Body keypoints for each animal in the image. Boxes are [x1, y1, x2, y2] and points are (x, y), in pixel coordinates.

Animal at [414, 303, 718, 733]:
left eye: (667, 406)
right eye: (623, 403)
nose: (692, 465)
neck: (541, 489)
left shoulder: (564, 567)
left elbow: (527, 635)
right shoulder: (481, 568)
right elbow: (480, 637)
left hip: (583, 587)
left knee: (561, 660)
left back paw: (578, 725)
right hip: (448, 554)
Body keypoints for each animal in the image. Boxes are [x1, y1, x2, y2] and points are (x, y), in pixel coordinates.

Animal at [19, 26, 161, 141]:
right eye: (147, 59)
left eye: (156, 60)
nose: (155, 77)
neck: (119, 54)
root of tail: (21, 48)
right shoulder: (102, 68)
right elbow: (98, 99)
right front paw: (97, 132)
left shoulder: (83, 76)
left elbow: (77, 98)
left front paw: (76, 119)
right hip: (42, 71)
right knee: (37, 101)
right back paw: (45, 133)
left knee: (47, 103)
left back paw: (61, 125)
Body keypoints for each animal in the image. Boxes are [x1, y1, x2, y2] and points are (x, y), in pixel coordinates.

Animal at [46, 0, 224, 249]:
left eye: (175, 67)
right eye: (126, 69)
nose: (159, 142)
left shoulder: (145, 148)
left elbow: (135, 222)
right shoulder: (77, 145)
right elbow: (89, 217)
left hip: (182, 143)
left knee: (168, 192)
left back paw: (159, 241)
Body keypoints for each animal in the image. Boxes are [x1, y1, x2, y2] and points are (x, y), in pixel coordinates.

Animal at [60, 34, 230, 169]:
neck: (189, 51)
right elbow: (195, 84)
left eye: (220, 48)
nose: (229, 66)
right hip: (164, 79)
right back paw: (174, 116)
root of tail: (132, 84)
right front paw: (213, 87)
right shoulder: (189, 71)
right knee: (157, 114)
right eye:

• _Task statement_
Find how many lines of the listing include the word "shoulder" and answer with that count by itself.

• _Response for this exercise_
7